Data entries
● ● ● ●
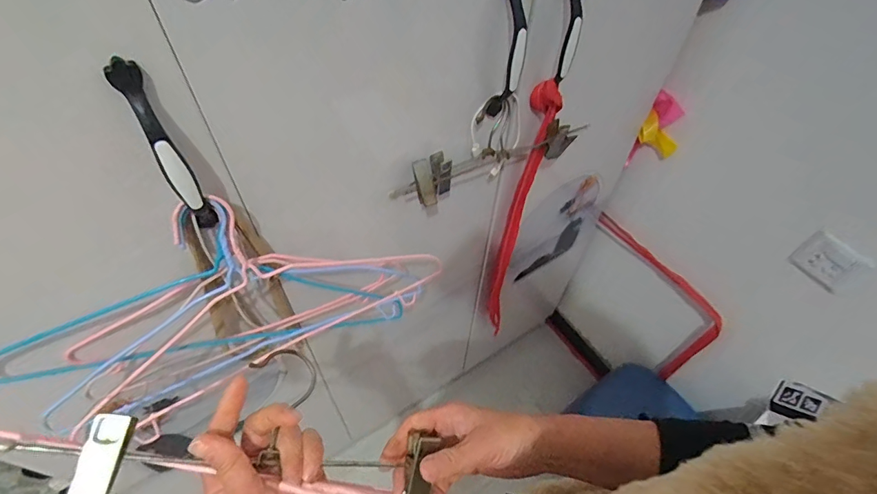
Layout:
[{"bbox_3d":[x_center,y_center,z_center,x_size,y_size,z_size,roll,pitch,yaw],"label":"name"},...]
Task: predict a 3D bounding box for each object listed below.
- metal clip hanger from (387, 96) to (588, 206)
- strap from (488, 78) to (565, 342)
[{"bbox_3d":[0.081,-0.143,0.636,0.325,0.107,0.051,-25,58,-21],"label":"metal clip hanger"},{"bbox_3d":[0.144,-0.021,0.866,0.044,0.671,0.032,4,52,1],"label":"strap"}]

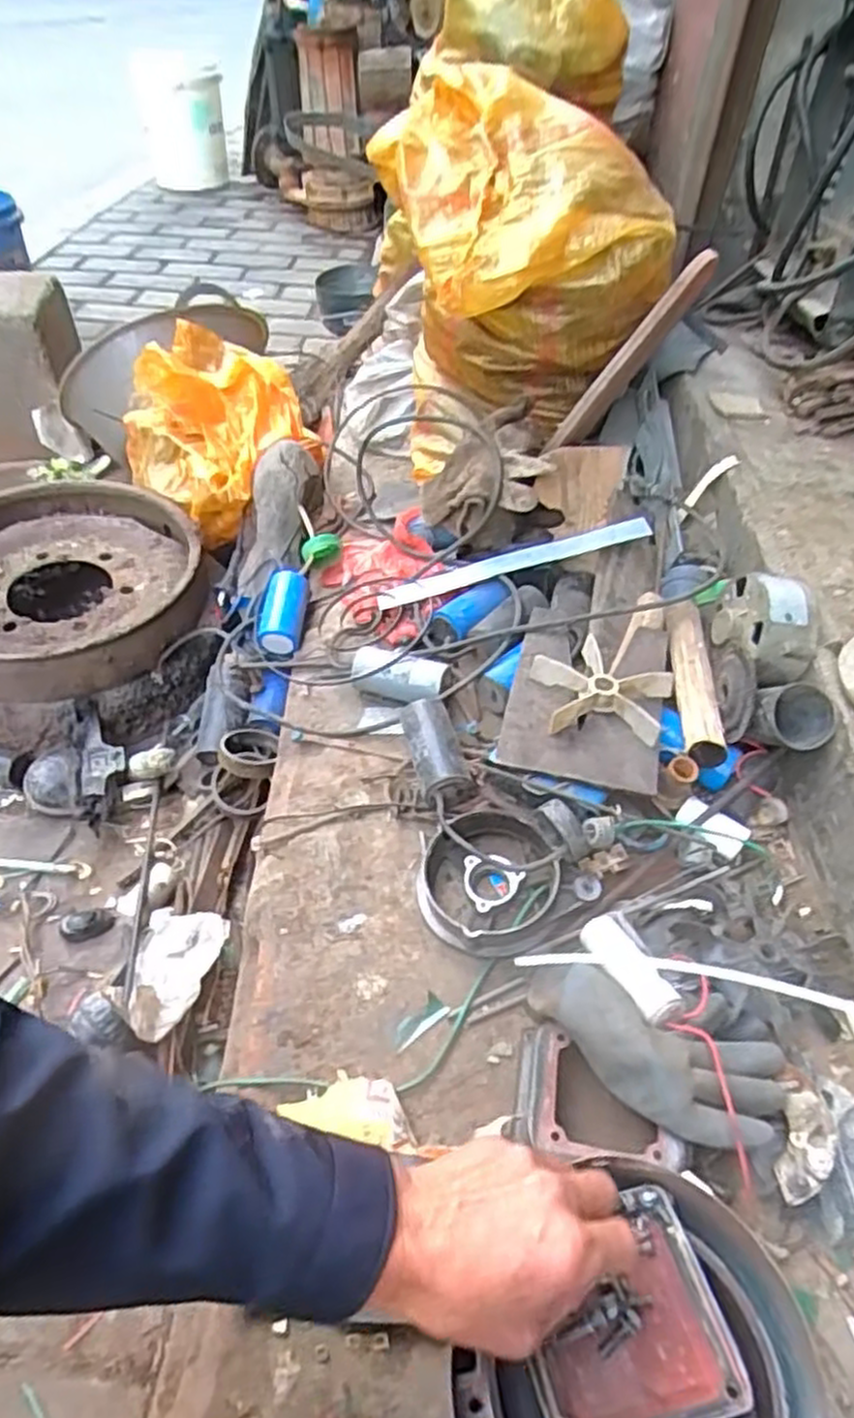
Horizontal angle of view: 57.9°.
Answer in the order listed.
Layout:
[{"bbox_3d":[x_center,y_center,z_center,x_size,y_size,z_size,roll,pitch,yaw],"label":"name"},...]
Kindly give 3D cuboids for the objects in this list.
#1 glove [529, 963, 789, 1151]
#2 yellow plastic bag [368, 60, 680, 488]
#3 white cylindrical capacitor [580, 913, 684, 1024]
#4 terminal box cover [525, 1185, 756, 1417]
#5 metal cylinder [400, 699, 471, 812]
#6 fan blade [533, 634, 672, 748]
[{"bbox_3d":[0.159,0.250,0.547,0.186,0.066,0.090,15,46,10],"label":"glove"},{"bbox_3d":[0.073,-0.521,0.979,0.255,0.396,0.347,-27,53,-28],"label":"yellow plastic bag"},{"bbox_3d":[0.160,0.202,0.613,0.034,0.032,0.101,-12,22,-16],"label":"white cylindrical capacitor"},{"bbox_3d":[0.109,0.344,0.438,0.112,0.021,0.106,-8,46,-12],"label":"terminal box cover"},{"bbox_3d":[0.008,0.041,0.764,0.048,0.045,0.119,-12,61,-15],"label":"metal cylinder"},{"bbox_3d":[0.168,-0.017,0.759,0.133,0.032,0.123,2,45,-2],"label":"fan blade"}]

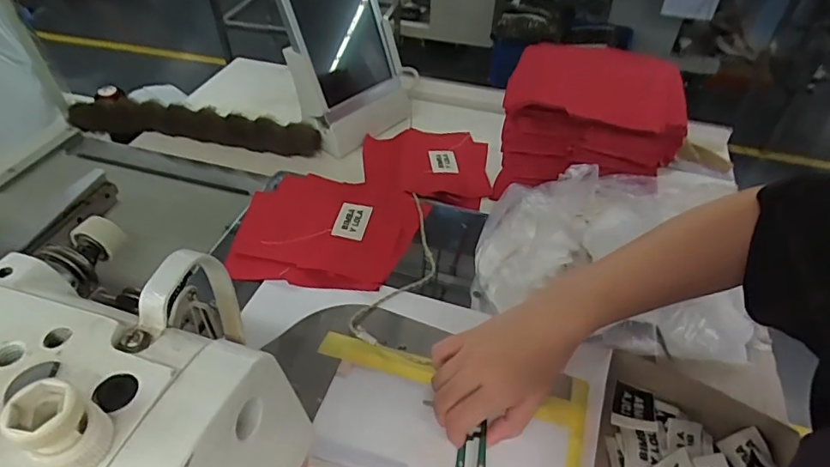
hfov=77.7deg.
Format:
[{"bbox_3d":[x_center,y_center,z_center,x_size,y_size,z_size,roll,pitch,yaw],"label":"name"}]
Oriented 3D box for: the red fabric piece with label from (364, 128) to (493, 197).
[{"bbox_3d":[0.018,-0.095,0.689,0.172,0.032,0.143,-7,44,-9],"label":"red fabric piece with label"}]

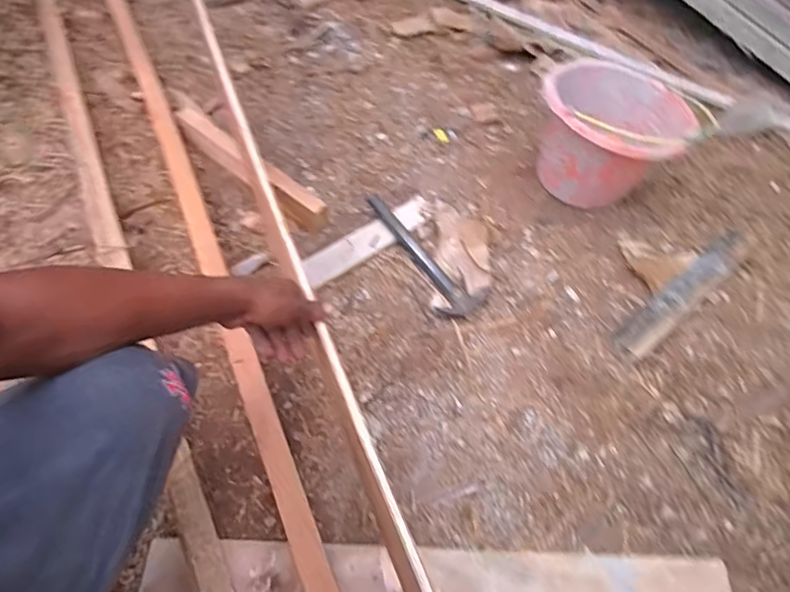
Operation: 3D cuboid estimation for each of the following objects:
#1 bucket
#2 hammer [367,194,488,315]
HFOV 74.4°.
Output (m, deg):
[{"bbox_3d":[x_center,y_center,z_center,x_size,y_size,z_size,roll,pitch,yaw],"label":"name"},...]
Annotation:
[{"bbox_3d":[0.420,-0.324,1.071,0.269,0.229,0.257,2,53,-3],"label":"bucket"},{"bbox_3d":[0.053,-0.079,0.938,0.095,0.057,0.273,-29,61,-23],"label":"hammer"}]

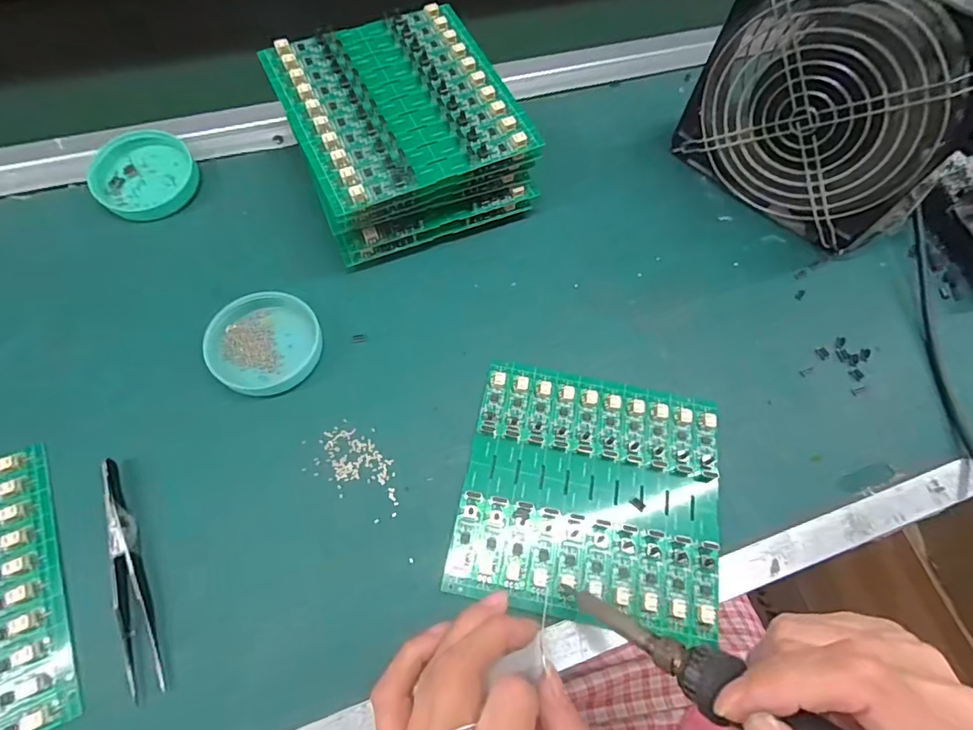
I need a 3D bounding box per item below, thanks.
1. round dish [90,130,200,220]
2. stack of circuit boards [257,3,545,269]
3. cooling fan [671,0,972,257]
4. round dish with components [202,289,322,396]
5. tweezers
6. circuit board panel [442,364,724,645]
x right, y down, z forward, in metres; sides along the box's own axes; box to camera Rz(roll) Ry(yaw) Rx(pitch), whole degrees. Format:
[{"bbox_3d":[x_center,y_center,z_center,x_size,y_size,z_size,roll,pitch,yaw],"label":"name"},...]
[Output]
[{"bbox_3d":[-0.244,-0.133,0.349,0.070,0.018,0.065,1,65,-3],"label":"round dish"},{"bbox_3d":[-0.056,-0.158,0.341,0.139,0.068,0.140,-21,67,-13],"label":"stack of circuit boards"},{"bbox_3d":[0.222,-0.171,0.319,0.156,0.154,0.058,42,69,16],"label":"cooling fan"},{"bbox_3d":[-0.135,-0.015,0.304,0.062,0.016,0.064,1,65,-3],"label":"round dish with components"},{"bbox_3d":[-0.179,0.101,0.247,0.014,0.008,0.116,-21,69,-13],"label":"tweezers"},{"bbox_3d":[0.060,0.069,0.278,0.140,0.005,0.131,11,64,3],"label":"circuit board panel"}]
● ● ● ●
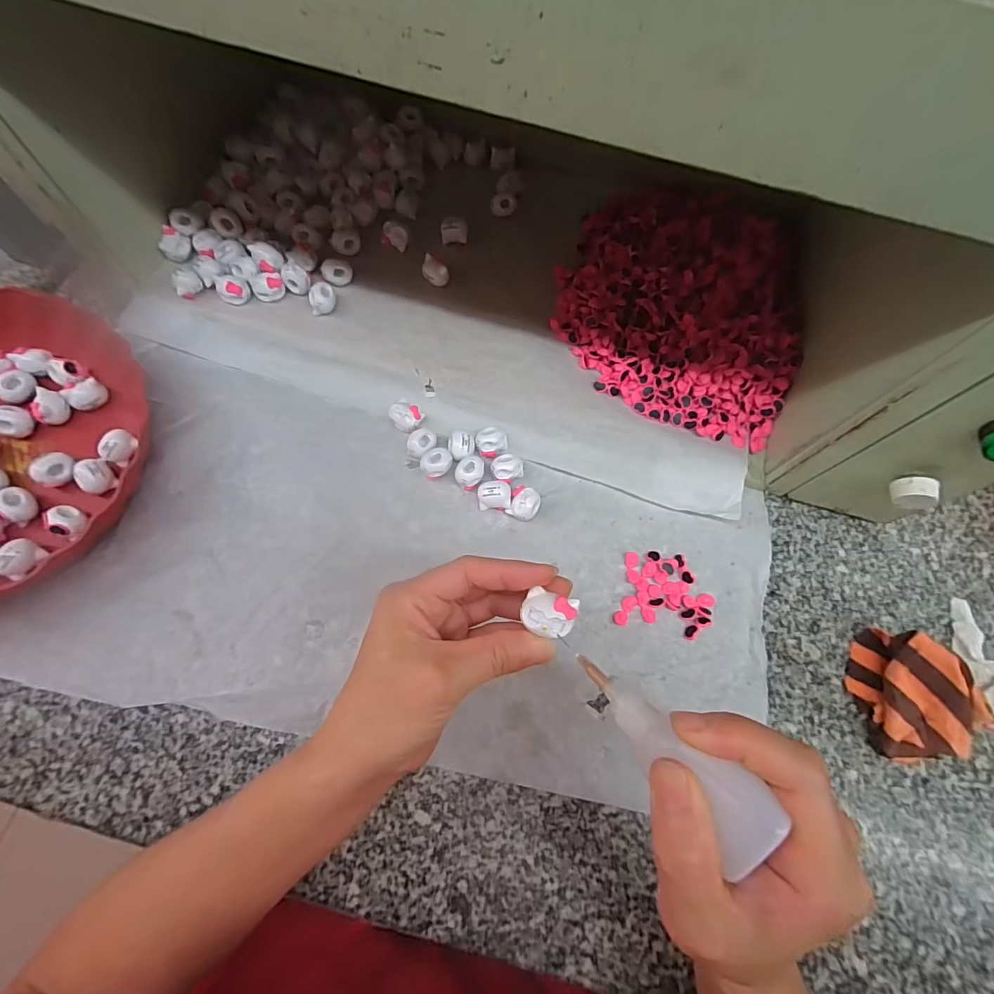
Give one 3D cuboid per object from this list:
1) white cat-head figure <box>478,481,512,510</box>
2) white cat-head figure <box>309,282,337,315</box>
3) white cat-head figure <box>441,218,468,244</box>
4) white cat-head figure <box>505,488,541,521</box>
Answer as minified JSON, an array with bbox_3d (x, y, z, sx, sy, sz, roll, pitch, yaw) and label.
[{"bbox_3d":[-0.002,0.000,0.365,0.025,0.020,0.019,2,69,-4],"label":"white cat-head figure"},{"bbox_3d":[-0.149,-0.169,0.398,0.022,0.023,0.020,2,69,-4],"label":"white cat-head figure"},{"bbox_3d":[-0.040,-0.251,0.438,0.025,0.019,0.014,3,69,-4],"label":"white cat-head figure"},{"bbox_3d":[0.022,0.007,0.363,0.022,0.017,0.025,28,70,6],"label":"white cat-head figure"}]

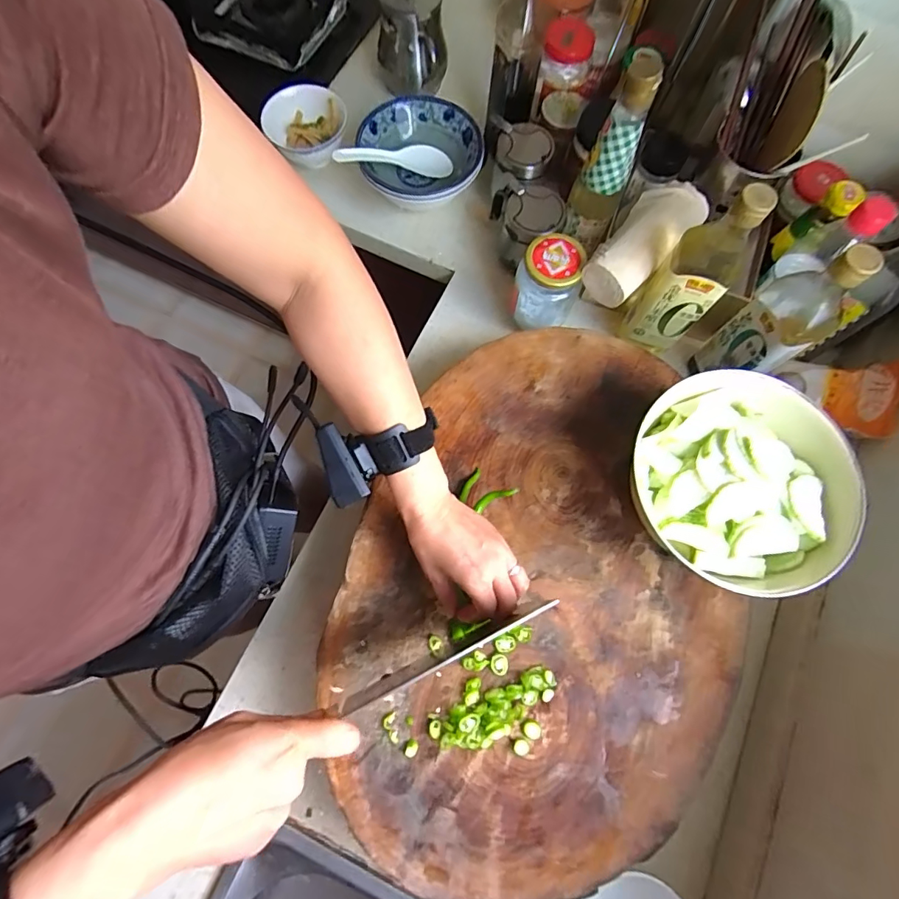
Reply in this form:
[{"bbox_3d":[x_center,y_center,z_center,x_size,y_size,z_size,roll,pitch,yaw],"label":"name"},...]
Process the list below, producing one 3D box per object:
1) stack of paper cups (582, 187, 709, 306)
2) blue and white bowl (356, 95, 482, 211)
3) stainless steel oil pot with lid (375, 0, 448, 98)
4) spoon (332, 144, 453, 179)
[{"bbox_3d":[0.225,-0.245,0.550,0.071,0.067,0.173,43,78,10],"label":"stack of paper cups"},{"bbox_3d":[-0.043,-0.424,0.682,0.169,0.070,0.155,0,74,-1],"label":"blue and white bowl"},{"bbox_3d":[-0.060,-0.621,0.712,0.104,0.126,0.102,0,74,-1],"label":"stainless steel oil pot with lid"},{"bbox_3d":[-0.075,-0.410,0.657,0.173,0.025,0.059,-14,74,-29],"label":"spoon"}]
● ● ● ●
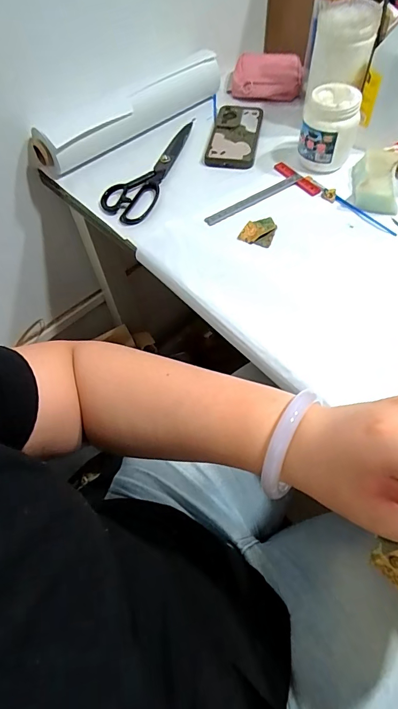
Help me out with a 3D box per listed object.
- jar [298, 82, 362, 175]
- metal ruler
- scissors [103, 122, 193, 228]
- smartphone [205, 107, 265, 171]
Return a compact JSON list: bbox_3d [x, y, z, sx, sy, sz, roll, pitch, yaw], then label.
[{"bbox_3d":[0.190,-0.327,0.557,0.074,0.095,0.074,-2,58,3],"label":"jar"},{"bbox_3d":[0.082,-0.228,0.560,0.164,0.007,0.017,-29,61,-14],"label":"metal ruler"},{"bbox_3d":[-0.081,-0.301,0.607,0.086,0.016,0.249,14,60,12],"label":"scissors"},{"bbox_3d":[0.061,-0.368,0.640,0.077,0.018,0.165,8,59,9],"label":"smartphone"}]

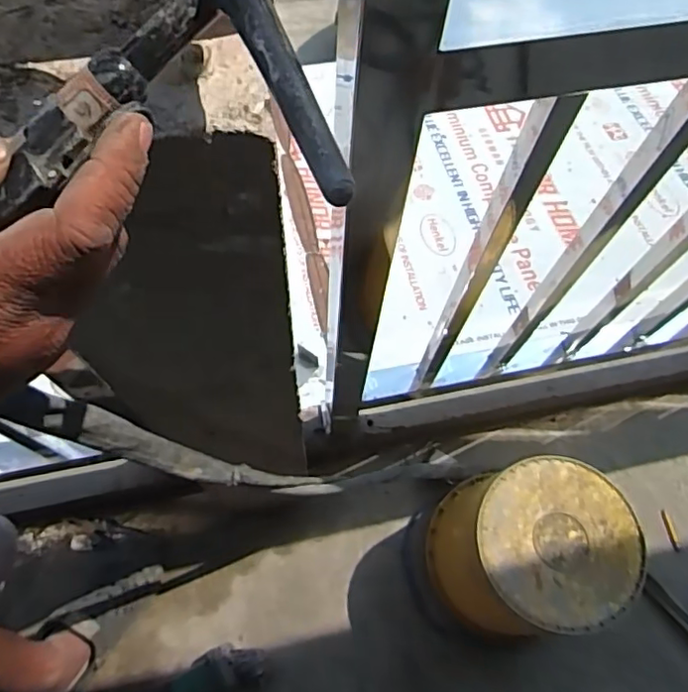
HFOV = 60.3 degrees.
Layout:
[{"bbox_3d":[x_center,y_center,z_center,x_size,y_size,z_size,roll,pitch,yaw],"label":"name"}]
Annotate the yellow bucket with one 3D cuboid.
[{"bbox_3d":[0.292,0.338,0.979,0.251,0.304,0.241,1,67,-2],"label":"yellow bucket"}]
● ● ● ●
#### ABOUT THIS TASK:
Nothing but the lines with "Format" should be returned, copied from the entries above.

#### PROBLEM SOLUTION:
Format:
x right, y down, z forward, in metres; sides along the box's own axes; box to camera Rz(roll) Ry(yaw) Rx(pitch), whole degrees. Format:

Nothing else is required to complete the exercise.